How has the pandemic affected the way you take a project to commercialisation? How do you think the relationship between universities, businesses and the government has altered as a result of the pandemic?
We have all been reminded of the important, strategic role that universities, their research and the commercialisation of their ideas can play in our society.
In March 2020, the UK and other nations faced a sudden shortage of breathing aids, which could reduce the need for intensive care. UCL Institute of Healthcare Engineering’s researchers came together with clinicians at partner hospital UCLH and Mercedes-AMG High Performance Powertrains. Within 100 hours, they had delivered the UCL-Ventura Breathing Aid, which was designed to be rapidly manufactured and deployed.
Thanks to the UCLH partnership, it was rapidly trialled and approved for use, and HM Government rapidly ordered up to 10,000 at cost. With UCLB’s support, its designs and manufacturing instructions were made freely digitally licensable, so it rapidly reached more patients globally where it was needed. I think Covid-19 made clear that when those strategic innovations are required, if we foster the right relationships, universities can deliver.
Have new funding models emerged as a result of the pandemic?
While we haven’t seen new funding models as a result of the pandemic directly, it has accelerated some of the trends we’ve seen. There is growing support and backing for early-stage university spinouts. We were ahead of the curve with the UCL Technology Fund, which is co-managed with AlbionVC, and provides our outstanding but often capital-intensive spinouts and licensable technologies with the support they need to thrive. Other funds are doing this now too, like the Northern Gritstone Fund, which is doing this for excellent universities across the North of England.
It means more universities will have the confidence to commercialise research, knowing they have the support to mature, deliver on their societal potential and return the investment to the university.
What do you think is the defining feature of the ideas you take to commercialisation?
The research that we bring to fruition changes lives, and we are motivated by knowing the difference that outstanding research commercialisation can make.

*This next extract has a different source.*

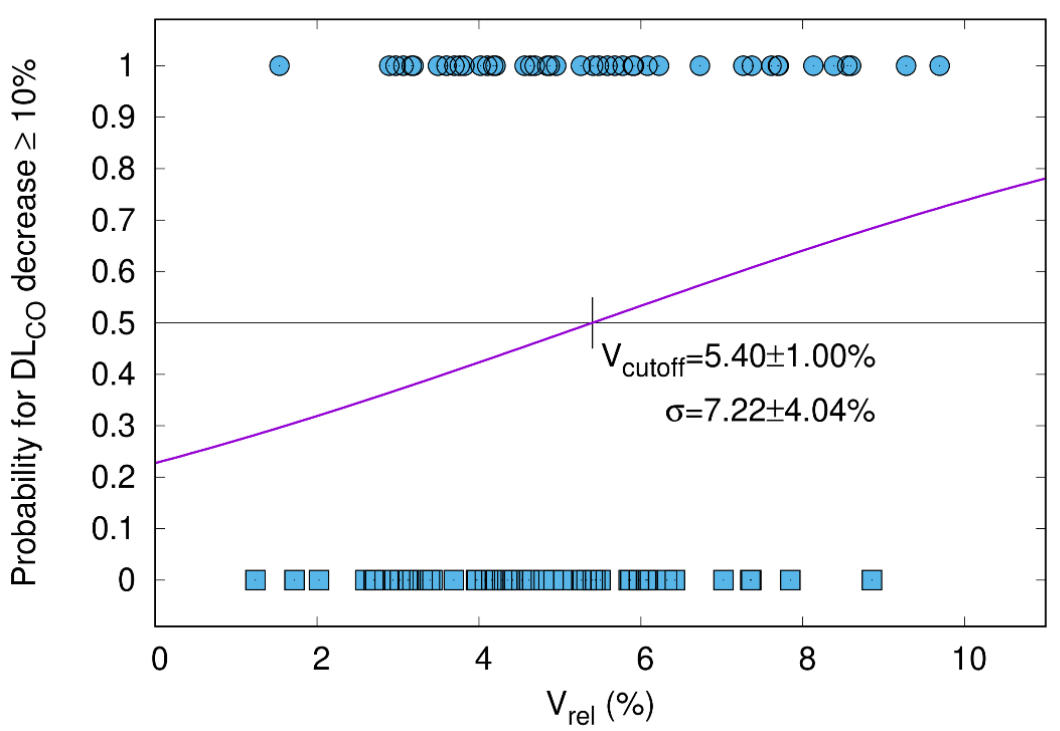
Figure 3. Whole cohort. The probability of DL CO decrease ≥ 10% after the end of RT (y-axis) is plotted as a function of the relative size of V 65–45% with respect to total lung volume (V rel , x-axis). The sigmoid shape of the cumulative distribution function (CDF) shows that a larger V 65–45% entails a higher probability for DL CO decline. All patients had paired measurements before and three months after radiotherapy ( n = 90; Pearson correlation coefficient = 0.143; p -value = 0.089). The cutoff for V rel was 5.4%. Patients with a DL CO decrease of ≥ 10% and < 10% are represented by circles and squares, respectively.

UCLB has established a distinctive track record for generating outstanding gene therapies spinouts that have gone on to achieve public listing. Those therapies, for rare and chronic diseases like haemophilia B and Fabry disease, have the potential to transform how their patients live and enjoy their lives, by creating more effective, longer-lasting, less invasive treatments.
We can help change lives less directly, too. For example, the ideas we commercialise can help tackle climate change. Like Bramble Energy, a spinout that is delivering innovative solutions for hydrogen fuel cells and electrolysers, which can help decarbonise some of the most challenging sectors ahead of 2050.

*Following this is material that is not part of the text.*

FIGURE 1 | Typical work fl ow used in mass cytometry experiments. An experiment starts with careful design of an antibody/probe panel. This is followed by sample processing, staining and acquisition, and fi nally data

Or, for the right IP, we can establish a social venture, where profit is reinvested into the mission. For example, TrimTots is a community interest company (CIC) set up to commercialise and deliver IP to tackle obesity in pre-school children.
What is the significance of being an extension of UCL?
We are incredibly fortunate to work with our colleagues at UCL. UCL is a world-leading university, home to outstanding researchers from across the globe, using great facilities and labs, and working with our partner hospitals. The result is that we are fortunate enough to be working with ideas with amazing potential.
What key bit of advice would you give to readers wanting to boost the commercialisation of their research?
I would encourage every researcher to get to know their commercialisation office. By talking often, and talking early, organisations like UCLB can be incredibly helpful in getting more from research, and spotting opportunities early.